Someone to his left said in a childlike voice, “I smell ozone. Anyone else smell ozone?” Sounded like Hershel Brown, but also didn’t because Hershel Brown was a six-foot-four Black man on the wrong side of fifty who weighed upward of three hundred pounds. His speaking voice was deep enough to rattle the windows, anything but childlike. When Matt glanced at him, the fear in the man’s eyes told him all he needed to know.

The girl still hadn’t moved. Naked as the day she was born, she stood at the mouth of the diner, one arm bracing the door open, the other hanging at her side. She opened her mouth as if to speak, but no sound came out.

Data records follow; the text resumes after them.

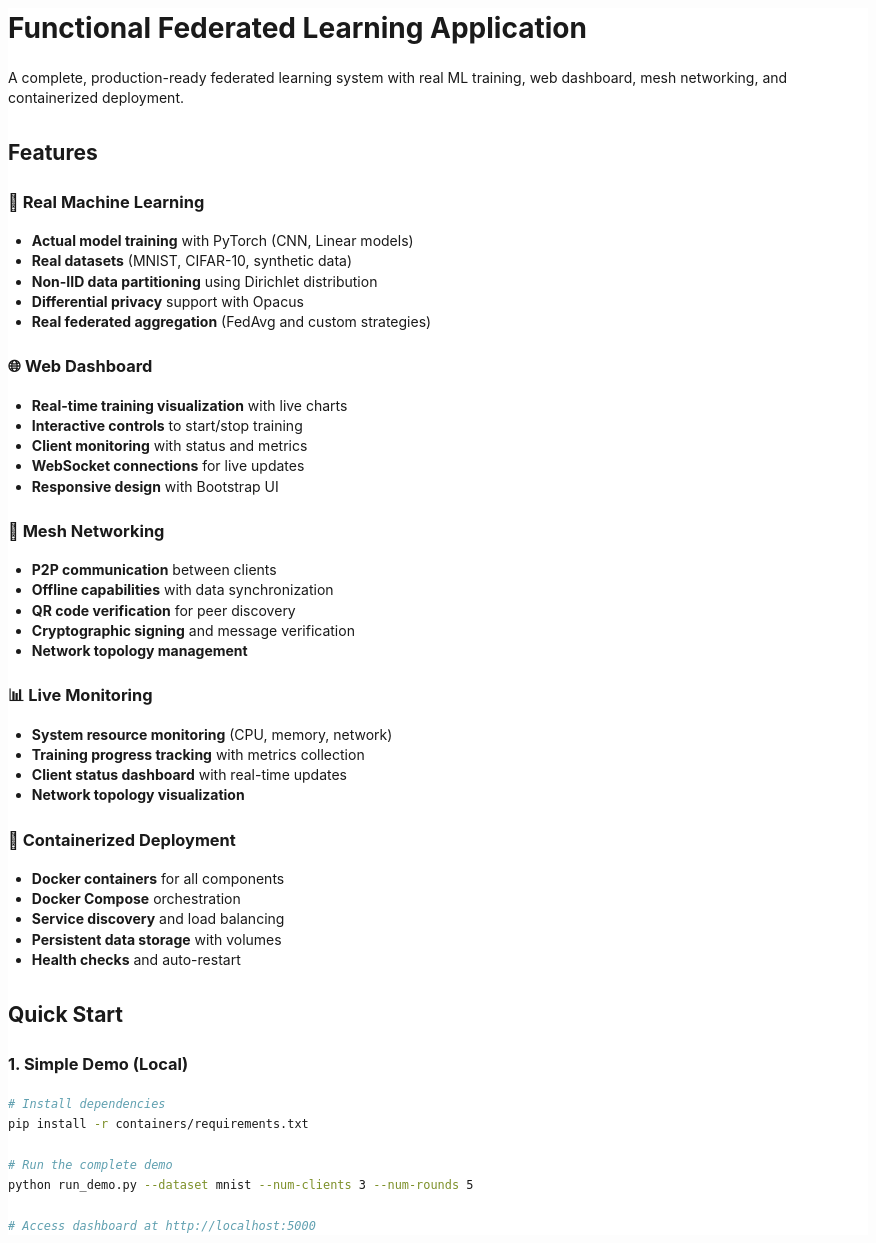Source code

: # Functional Federated Learning Application

A complete, production-ready federated learning system with real ML training, web dashboard, mesh networking, and containerized deployment.

## Features

### 🧠 **Real Machine Learning**
- **Actual model training** with PyTorch (CNN, Linear models)
- **Real datasets** (MNIST, CIFAR-10, synthetic data)
- **Non-IID data partitioning** using Dirichlet distribution
- **Differential privacy** support with Opacus
- **Real federated aggregation** (FedAvg and custom strategies)

### 🌐 **Web Dashboard**
- **Real-time training visualization** with live charts
- **Interactive controls** to start/stop training
- **Client monitoring** with status and metrics
- **WebSocket connections** for live updates
- **Responsive design** with Bootstrap UI

### 🔗 **Mesh Networking**
- **P2P communication** between clients
- **Offline capabilities** with data synchronization
- **QR code verification** for peer discovery
- **Cryptographic signing** and message verification
- **Network topology management**

### 📊 **Live Monitoring**
- **System resource monitoring** (CPU, memory, network)
- **Training progress tracking** with metrics collection
- **Client status dashboard** with real-time updates
- **Network topology visualization**

### 🐳 **Containerized Deployment**
- **Docker containers** for all components
- **Docker Compose** orchestration
- **Service discovery** and load balancing
- **Persistent data storage** with volumes
- **Health checks** and auto-restart

## Quick Start

### 1. Simple Demo (Local)

```bash
# Install dependencies
pip install -r containers/requirements.txt

# Run the complete demo
python run_demo.py --dataset mnist --num-clients 3 --num-rounds 5

# Access dashboard at http://localhost:5000
```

Matt got his shit together.

He crossed the room to the coatrack where he’d hung hisjacket when he first arrived with Buck. Snatching it with enough force to nearly tumble the rack, he draped it over the girl’s shoulders, quickly scanned her body for visible signs of trauma—cuts, bruises, abrasions—and found nothing except that she was in some form of shock.

With fumbling fingers, nothing but thumbs, Matt pulled the jacket closed and managed to get the zipper going, brought it up to the base of her neck. She wasn’t very tall, maybe five foot two; the jacket reached halfway down her thighs, offering her at least some sense of modesty.

“You’re going to be okay,” he told her softly, and the moment the words passed his lips, he knew they were a lie.